__Description of the task__.
Lay out the records as a numbered list, from their first line to the line with "କବିପ୍ରସିଦ୍ଧ", both included. Skip blank lines and leave out the images.

Dataset records
++++++++++++++++++++

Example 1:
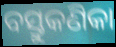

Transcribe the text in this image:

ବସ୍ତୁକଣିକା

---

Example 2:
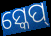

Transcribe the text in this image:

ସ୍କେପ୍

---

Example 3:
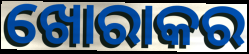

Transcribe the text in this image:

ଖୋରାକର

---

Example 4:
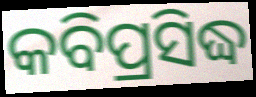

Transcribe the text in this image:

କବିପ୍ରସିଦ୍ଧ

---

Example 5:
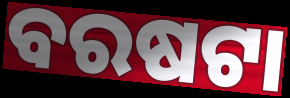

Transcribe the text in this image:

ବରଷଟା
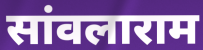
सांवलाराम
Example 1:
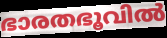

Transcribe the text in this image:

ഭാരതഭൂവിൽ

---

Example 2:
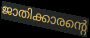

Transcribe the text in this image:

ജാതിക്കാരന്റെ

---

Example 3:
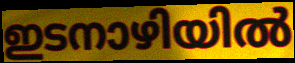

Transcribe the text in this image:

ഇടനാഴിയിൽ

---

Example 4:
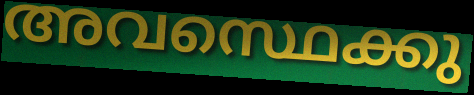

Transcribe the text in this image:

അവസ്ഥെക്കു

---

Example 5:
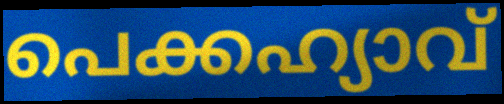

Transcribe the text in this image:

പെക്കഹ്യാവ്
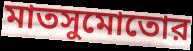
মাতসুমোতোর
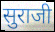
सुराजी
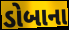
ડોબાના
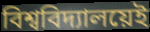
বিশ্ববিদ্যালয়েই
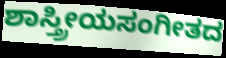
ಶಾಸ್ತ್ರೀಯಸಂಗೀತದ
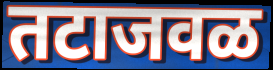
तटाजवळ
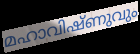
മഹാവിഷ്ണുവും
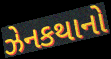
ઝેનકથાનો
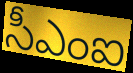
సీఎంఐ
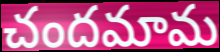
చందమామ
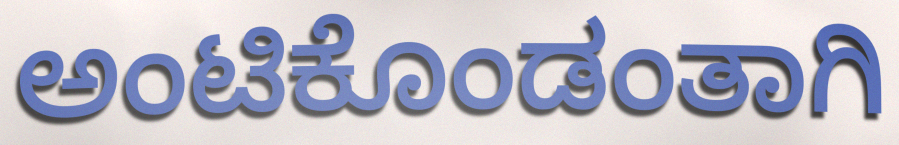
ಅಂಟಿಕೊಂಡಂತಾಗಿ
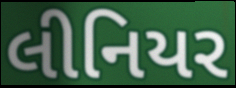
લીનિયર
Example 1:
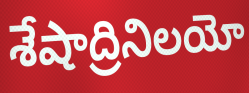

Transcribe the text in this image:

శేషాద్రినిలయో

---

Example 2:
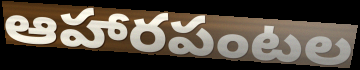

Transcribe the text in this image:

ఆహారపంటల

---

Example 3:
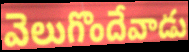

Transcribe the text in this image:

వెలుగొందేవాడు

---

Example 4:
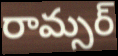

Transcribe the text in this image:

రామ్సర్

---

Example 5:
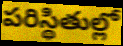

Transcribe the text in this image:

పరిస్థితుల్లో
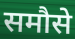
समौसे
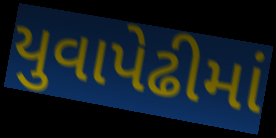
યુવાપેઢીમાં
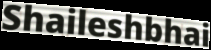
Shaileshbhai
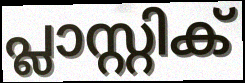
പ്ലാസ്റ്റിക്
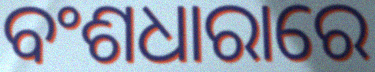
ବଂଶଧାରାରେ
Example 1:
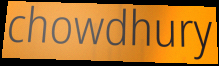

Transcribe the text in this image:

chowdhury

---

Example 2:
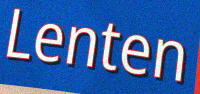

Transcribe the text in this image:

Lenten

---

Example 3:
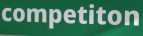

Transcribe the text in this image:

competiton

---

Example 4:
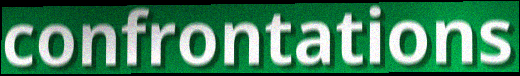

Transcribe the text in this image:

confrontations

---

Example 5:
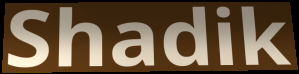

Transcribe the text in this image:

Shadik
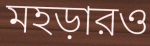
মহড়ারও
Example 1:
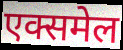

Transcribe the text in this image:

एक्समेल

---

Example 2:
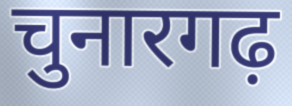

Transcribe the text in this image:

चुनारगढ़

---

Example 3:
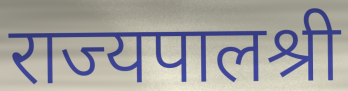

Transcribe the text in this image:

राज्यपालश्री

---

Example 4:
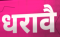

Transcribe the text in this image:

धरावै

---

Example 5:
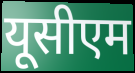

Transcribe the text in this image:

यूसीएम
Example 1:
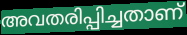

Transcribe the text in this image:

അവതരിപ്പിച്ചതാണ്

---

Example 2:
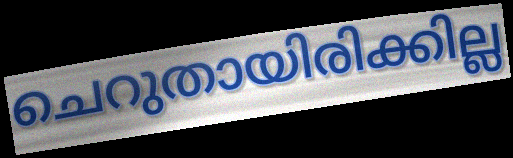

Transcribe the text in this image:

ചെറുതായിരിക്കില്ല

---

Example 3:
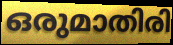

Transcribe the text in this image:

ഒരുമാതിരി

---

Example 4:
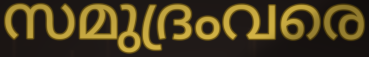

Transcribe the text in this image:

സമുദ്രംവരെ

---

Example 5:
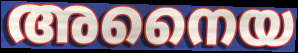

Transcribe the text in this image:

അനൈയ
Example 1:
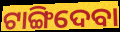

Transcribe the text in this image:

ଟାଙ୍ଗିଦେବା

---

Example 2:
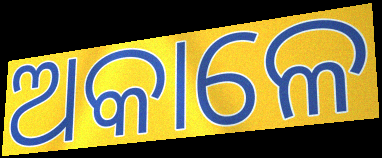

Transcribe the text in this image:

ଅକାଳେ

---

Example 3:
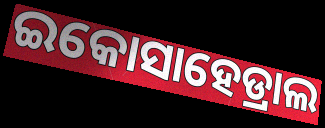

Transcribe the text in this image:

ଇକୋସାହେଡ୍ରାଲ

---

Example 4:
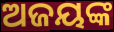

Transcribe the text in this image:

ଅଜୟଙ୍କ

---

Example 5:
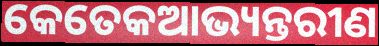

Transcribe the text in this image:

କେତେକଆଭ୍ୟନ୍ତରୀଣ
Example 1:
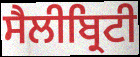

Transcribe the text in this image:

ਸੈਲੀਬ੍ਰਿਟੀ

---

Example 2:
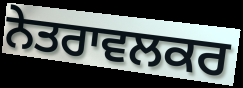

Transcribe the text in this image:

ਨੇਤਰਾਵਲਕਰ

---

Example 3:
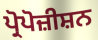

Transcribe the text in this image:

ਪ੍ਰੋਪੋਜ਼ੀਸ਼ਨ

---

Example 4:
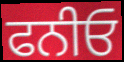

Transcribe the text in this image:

++++++++++++++++++++

__Response__.
1. Example 1:
2. Transcribe the text in this image:
3. ବସ୍ତୁକଣିକା
4. ---
5. Example 2:
6. Transcribe the text in this image:
7. ସ୍କେପ୍
8. ---
9. Example 3:
10. Transcribe the text in this image:
11. ଖୋରାକର
12. ---
13. Example 4:
14. Transcribe the text in this image:
15. କବିପ୍ରସିଦ୍ଧ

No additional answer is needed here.